**Activity**. When the line containing "nombre est plus" appears in the data below, begin copying there and stop only after the line containing "#### *switch*".

**Available records**.
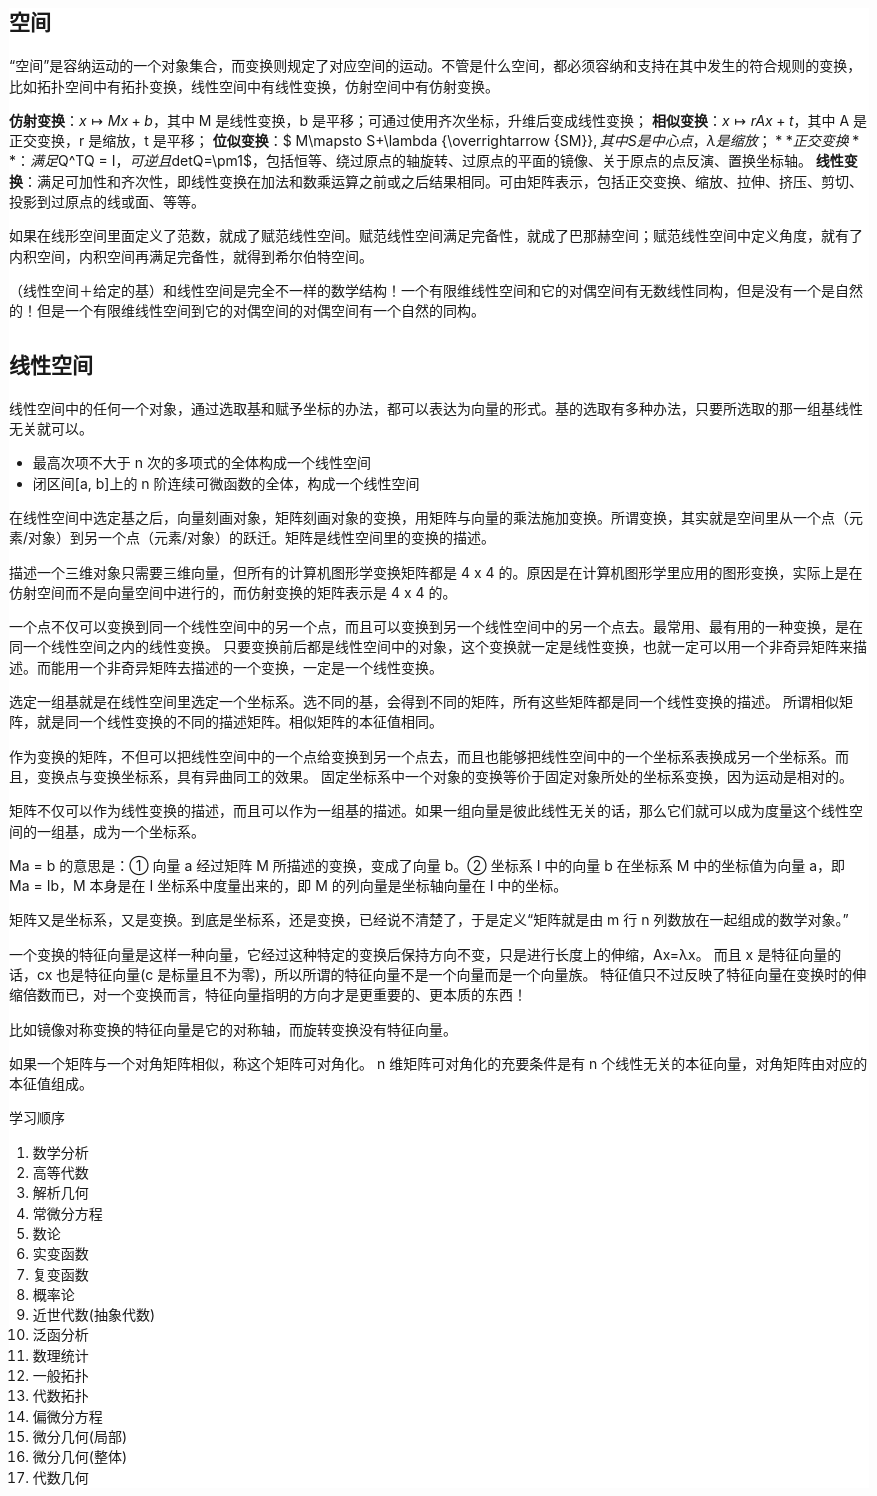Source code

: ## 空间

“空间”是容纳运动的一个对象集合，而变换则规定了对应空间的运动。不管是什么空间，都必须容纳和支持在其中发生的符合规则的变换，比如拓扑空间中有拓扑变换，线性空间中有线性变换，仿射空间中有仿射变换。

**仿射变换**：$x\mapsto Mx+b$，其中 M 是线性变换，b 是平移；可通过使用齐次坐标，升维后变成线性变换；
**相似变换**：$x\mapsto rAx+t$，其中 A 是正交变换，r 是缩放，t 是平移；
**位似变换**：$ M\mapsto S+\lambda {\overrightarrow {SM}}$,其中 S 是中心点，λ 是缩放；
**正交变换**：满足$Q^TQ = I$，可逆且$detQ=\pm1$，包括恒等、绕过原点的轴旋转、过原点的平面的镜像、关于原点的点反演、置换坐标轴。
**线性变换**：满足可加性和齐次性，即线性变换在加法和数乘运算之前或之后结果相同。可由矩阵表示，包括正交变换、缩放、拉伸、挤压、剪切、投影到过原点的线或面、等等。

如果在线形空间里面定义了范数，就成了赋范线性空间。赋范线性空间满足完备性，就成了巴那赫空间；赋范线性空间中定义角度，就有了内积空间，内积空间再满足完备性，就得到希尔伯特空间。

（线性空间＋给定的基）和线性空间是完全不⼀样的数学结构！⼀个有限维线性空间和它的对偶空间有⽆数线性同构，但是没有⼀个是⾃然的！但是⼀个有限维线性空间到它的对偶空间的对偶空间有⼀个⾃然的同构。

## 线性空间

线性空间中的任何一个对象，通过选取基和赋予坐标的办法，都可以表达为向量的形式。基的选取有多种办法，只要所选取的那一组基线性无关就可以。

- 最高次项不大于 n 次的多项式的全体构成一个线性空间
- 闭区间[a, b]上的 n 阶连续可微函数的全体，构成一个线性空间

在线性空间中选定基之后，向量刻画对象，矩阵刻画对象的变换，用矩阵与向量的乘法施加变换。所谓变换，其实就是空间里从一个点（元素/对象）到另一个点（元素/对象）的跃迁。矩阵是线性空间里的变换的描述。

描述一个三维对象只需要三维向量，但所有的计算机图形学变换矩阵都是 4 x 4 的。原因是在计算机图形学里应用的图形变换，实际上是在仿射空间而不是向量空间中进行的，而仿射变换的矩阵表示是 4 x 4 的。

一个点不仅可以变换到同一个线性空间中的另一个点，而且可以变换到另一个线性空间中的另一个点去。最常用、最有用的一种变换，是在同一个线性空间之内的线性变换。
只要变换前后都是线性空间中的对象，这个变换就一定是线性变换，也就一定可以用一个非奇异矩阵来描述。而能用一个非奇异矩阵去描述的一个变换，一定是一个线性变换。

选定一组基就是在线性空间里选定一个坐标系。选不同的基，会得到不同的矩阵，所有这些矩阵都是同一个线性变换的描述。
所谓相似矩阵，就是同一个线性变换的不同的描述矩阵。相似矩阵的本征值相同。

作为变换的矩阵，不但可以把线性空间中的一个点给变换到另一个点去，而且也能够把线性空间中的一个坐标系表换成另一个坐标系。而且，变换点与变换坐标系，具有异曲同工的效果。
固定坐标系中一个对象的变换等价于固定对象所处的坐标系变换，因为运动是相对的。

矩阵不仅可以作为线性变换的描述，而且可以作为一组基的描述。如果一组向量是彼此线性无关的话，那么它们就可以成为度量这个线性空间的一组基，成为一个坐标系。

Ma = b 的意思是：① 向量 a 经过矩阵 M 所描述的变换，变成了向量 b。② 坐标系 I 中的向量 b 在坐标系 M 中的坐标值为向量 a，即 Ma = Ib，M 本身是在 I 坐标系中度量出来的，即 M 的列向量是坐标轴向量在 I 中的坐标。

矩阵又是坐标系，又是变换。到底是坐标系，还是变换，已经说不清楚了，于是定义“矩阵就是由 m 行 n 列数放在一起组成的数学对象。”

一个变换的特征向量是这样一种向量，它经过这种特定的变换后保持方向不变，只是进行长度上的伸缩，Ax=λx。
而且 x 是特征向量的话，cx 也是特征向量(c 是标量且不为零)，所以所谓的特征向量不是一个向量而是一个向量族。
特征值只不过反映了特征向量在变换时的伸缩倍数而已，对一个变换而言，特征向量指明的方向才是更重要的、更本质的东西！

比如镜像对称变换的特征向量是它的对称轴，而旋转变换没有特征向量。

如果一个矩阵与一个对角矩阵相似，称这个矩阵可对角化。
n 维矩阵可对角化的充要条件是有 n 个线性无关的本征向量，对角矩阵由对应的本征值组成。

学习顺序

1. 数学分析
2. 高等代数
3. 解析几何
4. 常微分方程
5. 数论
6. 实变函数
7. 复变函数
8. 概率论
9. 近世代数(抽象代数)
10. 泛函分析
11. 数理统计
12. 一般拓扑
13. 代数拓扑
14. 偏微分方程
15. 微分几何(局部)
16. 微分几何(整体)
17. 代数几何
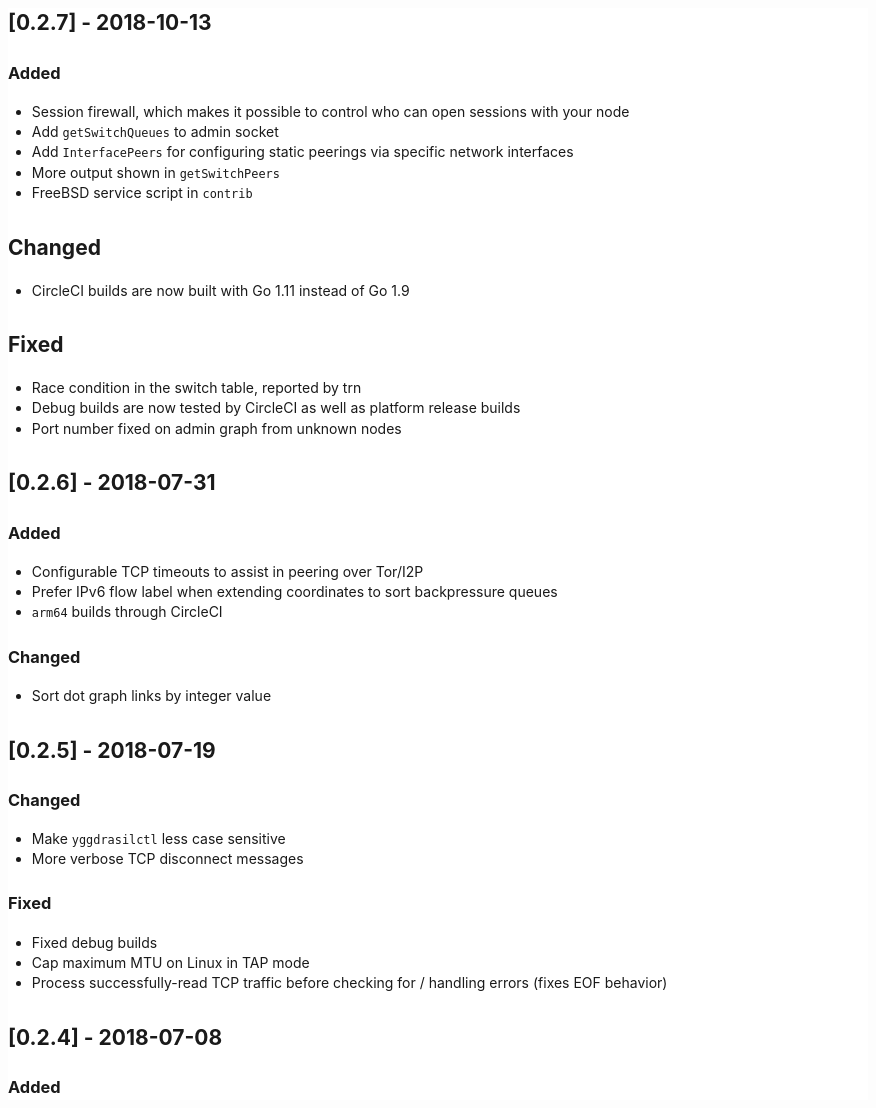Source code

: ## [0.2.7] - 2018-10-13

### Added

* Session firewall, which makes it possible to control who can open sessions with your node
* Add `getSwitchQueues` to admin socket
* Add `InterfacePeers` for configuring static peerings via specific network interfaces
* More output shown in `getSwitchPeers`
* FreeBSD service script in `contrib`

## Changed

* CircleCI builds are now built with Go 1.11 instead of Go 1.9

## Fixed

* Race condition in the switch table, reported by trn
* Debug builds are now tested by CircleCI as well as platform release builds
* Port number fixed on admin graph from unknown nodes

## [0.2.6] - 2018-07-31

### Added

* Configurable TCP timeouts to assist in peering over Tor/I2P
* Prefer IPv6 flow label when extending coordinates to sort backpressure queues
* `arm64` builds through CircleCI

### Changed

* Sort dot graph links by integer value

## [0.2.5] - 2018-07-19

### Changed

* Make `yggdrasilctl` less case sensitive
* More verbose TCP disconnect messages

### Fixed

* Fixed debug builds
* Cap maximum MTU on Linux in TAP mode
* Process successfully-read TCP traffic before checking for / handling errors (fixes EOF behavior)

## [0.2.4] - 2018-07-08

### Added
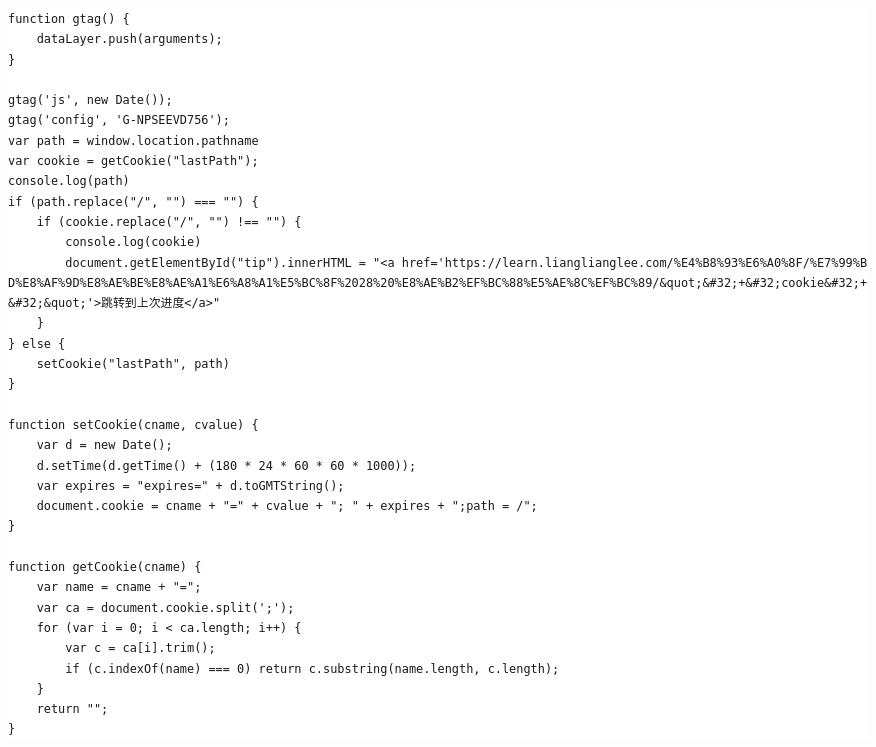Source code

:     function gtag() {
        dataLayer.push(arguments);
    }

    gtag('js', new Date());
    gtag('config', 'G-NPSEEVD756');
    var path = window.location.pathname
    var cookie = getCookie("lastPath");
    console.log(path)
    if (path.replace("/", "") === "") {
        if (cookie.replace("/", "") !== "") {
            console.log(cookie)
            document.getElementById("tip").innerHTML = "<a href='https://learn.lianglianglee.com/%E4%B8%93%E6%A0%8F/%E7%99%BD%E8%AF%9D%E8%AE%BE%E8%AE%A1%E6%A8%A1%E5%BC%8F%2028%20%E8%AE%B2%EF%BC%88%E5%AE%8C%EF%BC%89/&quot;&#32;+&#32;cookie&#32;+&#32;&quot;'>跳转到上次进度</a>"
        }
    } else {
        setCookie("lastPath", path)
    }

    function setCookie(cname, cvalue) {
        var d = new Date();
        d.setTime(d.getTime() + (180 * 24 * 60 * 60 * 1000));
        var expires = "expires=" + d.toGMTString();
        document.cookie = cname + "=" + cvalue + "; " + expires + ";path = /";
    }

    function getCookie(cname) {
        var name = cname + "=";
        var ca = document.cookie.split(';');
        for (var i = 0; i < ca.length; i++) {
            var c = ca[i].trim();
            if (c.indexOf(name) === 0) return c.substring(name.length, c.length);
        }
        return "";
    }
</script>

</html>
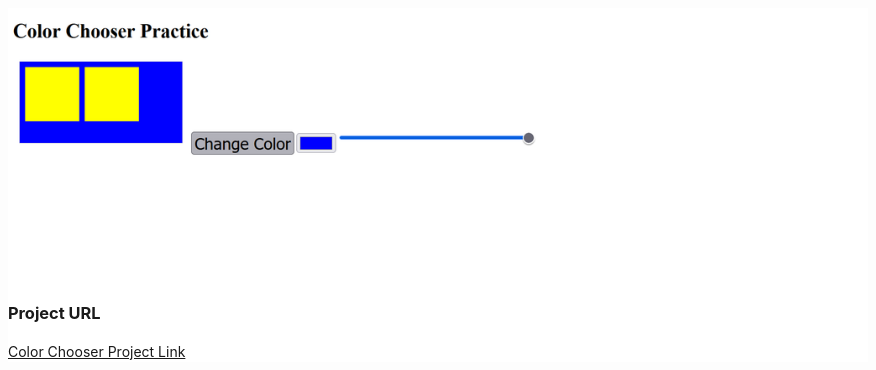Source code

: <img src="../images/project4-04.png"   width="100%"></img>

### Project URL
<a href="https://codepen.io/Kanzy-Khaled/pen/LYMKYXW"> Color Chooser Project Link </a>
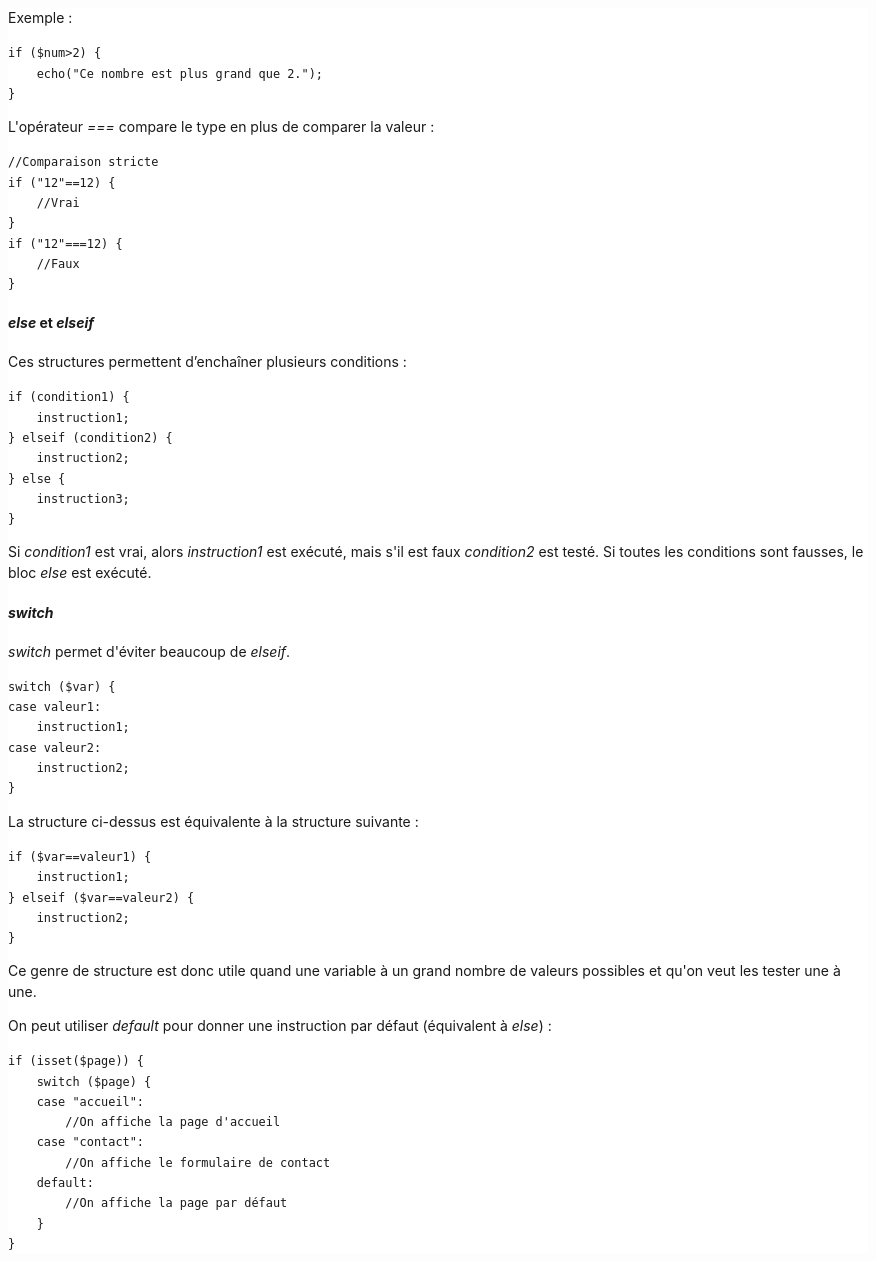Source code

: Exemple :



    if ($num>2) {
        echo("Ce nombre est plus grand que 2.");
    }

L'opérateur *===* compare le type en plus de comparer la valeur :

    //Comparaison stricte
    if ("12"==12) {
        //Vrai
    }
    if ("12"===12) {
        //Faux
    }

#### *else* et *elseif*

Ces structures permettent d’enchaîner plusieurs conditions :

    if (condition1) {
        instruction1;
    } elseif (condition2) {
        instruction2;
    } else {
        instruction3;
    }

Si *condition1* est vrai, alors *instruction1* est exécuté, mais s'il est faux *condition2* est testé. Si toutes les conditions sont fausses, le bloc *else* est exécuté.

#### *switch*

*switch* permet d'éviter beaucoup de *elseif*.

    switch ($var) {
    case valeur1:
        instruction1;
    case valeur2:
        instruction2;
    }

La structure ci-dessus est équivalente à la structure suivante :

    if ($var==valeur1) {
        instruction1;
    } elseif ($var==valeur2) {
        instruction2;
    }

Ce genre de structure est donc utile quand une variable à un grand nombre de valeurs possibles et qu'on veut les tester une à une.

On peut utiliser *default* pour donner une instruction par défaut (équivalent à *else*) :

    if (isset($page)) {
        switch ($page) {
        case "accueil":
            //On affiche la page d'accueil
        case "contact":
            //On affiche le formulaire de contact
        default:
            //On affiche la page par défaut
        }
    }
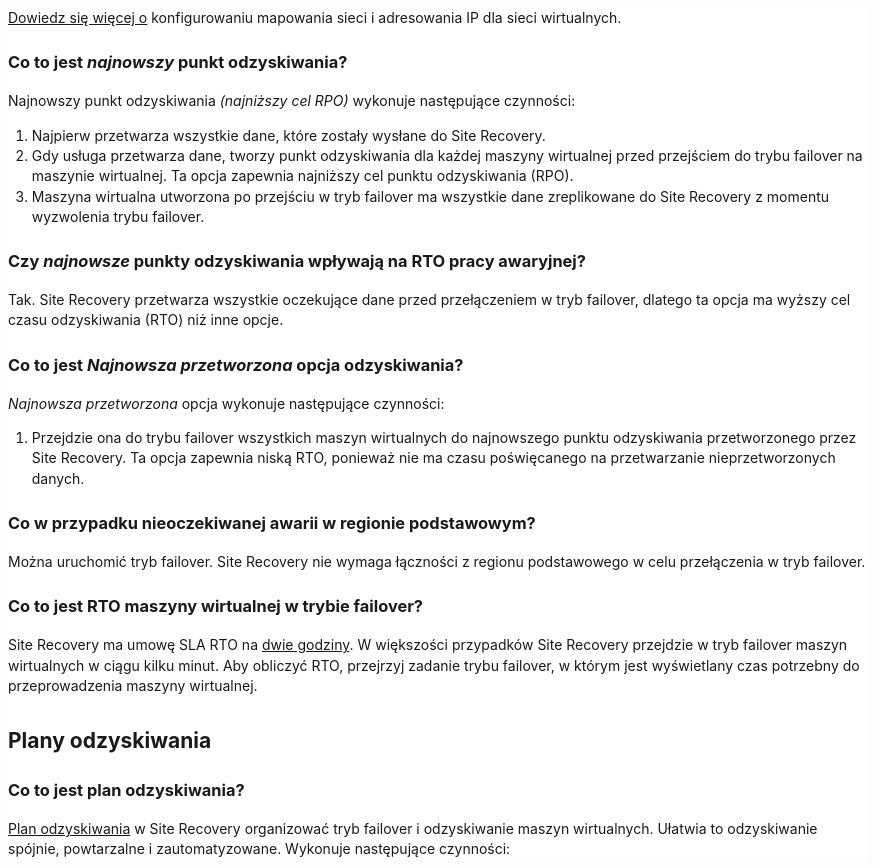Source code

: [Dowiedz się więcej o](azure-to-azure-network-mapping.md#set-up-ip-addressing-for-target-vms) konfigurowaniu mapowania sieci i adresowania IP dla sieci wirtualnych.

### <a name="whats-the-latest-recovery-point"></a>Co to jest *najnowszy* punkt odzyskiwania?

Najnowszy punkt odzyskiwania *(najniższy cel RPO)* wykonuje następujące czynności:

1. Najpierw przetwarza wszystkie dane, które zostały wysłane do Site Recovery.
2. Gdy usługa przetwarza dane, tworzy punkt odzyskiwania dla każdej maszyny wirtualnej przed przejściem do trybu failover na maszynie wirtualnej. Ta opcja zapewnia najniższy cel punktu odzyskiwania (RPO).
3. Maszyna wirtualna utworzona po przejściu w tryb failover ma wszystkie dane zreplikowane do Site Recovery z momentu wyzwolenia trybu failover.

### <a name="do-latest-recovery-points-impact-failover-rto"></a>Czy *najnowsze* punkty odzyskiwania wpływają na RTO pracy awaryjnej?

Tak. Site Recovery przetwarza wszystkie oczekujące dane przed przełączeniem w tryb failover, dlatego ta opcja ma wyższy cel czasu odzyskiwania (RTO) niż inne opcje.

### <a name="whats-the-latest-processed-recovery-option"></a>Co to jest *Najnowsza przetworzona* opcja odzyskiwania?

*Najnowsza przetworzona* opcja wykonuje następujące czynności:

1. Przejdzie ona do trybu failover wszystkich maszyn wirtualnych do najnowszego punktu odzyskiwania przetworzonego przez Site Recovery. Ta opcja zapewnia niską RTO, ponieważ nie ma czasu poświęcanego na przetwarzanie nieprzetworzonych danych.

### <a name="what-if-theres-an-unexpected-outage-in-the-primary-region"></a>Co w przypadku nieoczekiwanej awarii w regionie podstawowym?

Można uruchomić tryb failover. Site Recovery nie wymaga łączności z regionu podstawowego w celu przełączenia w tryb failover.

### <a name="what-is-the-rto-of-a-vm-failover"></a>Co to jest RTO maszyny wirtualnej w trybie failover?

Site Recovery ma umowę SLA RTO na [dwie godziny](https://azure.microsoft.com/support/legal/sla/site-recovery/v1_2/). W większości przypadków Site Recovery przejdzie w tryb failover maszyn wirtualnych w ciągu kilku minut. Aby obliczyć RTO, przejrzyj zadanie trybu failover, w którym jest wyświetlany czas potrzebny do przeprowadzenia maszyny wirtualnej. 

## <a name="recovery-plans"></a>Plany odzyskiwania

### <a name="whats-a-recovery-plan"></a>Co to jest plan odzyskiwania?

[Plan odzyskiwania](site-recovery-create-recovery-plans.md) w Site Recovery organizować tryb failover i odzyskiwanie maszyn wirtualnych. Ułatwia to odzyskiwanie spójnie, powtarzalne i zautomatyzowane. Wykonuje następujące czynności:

**Task result**.
        echo("Ce nombre est plus grand que 2.");
    }

L'opérateur *===* compare le type en plus de comparer la valeur :

    //Comparaison stricte
    if ("12"==12) {
        //Vrai
    }
    if ("12"===12) {
        //Faux
    }

#### *else* et *elseif*

Ces structures permettent d’enchaîner plusieurs conditions :

    if (condition1) {
        instruction1;
    } elseif (condition2) {
        instruction2;
    } else {
        instruction3;
    }

Si *condition1* est vrai, alors *instruction1* est exécuté, mais s'il est faux *condition2* est testé. Si toutes les conditions sont fausses, le bloc *else* est exécuté.

#### *switch*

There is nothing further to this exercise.